(Stored records)

____

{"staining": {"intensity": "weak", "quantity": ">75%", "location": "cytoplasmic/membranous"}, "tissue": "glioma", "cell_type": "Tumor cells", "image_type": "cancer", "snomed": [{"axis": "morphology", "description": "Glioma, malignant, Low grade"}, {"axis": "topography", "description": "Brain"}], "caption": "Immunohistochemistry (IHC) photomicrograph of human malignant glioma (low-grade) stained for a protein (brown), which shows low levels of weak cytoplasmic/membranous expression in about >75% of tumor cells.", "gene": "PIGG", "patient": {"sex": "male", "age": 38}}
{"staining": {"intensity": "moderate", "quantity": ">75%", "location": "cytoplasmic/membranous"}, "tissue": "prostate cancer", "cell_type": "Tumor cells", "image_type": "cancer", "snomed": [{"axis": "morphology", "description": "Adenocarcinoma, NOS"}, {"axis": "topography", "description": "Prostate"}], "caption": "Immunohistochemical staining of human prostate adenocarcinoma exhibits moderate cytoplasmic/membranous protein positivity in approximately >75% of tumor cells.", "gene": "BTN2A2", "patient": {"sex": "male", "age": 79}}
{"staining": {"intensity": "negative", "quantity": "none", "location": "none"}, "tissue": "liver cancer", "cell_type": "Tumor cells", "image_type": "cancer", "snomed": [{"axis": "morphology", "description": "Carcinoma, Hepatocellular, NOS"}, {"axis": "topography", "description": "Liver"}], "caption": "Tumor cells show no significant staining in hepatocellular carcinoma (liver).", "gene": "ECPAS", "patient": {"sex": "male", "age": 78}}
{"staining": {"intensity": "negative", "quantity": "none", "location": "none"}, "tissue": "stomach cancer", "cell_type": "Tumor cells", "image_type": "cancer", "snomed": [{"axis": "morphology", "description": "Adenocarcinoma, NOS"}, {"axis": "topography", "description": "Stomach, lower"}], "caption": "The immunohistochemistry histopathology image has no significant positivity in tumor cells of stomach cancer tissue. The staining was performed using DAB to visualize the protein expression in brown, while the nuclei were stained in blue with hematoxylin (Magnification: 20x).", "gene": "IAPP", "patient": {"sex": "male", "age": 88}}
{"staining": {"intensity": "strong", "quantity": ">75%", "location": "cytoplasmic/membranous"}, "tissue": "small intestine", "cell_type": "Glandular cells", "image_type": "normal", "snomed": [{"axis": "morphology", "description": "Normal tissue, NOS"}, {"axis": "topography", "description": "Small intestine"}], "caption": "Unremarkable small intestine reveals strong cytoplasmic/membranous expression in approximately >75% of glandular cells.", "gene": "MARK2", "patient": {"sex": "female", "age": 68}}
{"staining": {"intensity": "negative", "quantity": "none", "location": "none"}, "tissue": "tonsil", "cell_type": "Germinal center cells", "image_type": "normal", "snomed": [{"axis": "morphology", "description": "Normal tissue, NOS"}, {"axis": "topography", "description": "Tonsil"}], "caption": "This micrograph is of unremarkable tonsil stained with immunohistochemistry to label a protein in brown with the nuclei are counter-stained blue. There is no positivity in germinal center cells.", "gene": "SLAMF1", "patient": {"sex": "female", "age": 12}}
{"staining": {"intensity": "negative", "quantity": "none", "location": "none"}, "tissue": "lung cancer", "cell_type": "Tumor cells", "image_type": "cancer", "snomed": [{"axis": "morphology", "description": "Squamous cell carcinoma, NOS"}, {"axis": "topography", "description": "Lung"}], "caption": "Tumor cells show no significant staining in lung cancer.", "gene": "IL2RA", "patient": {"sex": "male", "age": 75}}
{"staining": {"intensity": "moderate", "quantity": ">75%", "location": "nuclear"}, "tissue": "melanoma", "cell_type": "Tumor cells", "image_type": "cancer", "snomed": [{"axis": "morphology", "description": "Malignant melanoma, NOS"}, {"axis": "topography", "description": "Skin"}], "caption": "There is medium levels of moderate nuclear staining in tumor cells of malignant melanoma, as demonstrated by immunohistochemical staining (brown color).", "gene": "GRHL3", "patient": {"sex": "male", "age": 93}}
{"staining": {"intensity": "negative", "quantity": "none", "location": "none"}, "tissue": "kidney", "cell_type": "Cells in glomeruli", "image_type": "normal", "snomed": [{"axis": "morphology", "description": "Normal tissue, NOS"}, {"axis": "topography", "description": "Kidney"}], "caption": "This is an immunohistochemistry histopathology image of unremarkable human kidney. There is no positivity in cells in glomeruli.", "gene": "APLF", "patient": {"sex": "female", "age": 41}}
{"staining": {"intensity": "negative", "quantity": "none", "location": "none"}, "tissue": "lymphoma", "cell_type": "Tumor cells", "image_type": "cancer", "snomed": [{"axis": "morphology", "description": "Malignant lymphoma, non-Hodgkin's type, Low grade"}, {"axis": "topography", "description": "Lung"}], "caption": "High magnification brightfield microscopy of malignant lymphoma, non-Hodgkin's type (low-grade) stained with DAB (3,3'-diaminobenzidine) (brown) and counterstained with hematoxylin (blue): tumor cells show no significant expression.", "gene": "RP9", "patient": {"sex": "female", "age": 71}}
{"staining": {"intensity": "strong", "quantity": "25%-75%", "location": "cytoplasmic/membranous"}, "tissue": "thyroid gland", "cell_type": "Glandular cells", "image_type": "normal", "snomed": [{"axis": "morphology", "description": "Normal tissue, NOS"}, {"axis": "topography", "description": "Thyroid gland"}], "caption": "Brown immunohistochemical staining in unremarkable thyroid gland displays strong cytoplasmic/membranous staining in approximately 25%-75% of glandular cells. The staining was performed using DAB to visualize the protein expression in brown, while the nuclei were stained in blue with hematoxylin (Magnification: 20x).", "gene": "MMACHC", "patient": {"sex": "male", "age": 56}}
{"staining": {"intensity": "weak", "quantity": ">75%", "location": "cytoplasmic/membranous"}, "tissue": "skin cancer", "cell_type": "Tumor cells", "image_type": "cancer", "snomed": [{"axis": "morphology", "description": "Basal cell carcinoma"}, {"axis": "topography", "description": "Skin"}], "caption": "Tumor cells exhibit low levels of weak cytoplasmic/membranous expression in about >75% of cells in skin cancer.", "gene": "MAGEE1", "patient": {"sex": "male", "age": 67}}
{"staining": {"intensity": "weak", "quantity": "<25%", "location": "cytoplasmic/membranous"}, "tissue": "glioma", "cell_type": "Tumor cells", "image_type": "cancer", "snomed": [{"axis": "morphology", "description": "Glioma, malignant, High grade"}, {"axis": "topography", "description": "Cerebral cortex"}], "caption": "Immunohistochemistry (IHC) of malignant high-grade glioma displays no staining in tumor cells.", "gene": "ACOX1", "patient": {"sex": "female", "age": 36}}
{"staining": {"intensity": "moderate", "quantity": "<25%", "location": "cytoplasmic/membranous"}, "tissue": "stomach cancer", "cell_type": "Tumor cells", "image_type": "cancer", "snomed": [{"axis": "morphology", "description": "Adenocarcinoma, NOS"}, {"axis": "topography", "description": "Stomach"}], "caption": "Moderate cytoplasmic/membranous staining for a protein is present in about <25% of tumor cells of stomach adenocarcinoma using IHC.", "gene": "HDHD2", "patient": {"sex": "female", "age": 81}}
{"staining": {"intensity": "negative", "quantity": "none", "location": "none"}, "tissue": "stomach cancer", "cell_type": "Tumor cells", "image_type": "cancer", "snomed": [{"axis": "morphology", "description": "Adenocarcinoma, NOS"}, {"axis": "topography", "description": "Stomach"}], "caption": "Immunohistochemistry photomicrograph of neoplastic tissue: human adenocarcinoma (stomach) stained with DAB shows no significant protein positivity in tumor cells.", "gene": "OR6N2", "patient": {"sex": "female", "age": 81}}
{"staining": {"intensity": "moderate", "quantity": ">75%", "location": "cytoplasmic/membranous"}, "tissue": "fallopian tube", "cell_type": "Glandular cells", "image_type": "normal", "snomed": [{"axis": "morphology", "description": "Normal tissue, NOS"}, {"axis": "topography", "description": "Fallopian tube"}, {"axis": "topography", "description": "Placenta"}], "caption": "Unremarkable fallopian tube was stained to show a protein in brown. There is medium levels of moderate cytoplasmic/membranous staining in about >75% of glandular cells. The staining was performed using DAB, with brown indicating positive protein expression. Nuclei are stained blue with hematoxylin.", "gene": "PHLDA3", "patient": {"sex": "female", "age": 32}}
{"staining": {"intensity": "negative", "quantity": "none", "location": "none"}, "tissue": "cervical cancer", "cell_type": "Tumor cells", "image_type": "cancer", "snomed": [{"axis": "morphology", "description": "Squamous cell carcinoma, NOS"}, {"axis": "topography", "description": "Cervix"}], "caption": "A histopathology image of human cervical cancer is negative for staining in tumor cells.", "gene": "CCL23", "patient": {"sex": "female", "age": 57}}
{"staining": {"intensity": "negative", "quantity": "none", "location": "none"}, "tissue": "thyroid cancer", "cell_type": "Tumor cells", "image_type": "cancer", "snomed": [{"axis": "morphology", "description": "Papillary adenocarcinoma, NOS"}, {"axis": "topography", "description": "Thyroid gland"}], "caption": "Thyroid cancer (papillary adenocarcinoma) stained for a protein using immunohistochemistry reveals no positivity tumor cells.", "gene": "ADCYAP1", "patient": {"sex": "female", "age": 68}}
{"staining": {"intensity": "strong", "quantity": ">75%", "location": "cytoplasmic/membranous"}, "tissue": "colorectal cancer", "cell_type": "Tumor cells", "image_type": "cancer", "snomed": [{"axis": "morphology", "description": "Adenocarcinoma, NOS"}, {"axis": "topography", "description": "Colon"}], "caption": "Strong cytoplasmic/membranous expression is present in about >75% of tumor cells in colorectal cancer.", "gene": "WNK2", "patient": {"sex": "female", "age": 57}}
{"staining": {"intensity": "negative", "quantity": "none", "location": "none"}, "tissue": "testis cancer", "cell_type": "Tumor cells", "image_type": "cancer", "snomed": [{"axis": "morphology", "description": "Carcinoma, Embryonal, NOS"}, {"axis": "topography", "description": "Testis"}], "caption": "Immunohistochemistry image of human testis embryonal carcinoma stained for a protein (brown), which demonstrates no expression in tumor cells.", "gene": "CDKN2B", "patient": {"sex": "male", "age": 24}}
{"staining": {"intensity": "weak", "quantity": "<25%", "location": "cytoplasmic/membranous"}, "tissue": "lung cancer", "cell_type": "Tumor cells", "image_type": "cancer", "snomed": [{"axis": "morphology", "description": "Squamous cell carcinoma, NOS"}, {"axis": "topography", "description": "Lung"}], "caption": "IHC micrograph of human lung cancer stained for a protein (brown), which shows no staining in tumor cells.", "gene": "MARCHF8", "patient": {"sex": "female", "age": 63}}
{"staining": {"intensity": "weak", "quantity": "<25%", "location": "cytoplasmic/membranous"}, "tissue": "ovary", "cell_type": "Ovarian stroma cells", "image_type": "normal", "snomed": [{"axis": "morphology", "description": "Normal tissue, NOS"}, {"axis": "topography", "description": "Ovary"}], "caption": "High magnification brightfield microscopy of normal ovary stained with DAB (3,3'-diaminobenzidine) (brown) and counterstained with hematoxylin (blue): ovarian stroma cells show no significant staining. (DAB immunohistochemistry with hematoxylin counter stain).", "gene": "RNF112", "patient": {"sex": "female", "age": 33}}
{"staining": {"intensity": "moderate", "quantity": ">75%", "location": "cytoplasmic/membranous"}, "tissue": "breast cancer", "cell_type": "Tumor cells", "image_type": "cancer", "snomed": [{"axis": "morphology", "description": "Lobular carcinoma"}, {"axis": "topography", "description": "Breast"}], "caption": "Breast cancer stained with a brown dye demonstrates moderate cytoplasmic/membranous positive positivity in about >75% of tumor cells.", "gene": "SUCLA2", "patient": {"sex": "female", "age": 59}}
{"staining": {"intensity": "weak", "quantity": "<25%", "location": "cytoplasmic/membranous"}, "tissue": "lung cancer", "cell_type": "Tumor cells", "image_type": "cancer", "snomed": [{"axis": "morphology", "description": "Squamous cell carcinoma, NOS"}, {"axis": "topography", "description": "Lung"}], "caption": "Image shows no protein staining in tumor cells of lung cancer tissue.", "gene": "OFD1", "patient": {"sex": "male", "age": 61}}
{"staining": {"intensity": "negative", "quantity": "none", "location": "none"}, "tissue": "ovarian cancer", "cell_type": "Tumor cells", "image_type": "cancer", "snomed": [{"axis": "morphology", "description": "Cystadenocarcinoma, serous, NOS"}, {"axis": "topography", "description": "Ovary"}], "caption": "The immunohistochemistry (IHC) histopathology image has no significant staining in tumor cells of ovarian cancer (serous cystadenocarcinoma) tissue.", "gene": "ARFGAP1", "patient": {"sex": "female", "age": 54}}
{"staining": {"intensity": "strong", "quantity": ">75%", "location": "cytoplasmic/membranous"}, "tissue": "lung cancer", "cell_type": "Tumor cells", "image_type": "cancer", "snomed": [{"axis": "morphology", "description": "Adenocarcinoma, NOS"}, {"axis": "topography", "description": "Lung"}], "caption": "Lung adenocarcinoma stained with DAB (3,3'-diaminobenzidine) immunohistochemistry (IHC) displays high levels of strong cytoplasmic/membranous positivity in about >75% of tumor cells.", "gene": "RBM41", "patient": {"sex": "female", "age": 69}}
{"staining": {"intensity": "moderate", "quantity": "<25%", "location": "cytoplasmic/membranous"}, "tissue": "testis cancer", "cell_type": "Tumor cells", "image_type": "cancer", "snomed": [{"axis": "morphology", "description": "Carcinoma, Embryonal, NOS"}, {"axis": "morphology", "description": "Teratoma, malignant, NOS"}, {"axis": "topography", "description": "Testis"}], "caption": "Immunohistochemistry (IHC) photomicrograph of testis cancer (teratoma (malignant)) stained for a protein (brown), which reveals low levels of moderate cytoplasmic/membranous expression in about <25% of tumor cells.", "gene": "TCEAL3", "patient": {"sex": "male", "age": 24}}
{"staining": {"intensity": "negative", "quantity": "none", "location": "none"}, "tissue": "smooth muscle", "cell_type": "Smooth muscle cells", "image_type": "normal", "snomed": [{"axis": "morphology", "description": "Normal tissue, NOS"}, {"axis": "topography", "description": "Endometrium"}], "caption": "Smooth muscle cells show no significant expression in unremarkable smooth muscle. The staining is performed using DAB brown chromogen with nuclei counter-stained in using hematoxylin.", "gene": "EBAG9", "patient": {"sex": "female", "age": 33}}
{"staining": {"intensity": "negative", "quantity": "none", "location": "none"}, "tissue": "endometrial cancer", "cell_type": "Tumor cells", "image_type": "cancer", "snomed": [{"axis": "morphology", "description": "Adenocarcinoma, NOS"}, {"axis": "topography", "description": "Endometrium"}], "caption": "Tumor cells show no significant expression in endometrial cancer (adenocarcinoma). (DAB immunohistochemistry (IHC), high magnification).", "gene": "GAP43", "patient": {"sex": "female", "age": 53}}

____

- [TRY IT]
Taking the entries above, write out exactly each line from the one holding "shows no protein" to the one holding "immunohistochemistry (IHC) histopathology", both included, and stop there.

- [RESULT BELOW]
{"staining": {"intensity": "weak", "quantity": "<25%", "location": "cytoplasmic/membranous"}, "tissue": "lung cancer", "cell_type": "Tumor cells", "image_type": "cancer", "snomed": [{"axis": "morphology", "description": "Squamous cell carcinoma, NOS"}, {"axis": "topography", "description": "Lung"}], "caption": "Image shows no protein staining in tumor cells of lung cancer tissue.", "gene": "OFD1", "patient": {"sex": "male", "age": 61}}
{"staining": {"intensity": "negative", "quantity": "none", "location": "none"}, "tissue": "ovarian cancer", "cell_type": "Tumor cells", "image_type": "cancer", "snomed": [{"axis": "morphology", "description": "Cystadenocarcinoma, serous, NOS"}, {"axis": "topography", "description": "Ovary"}], "caption": "The immunohistochemistry (IHC) histopathology image has no significant staining in tumor cells of ovarian cancer (serous cystadenocarcinoma) tissue.", "gene": "ARFGAP1", "patient": {"sex": "female", "age": 54}}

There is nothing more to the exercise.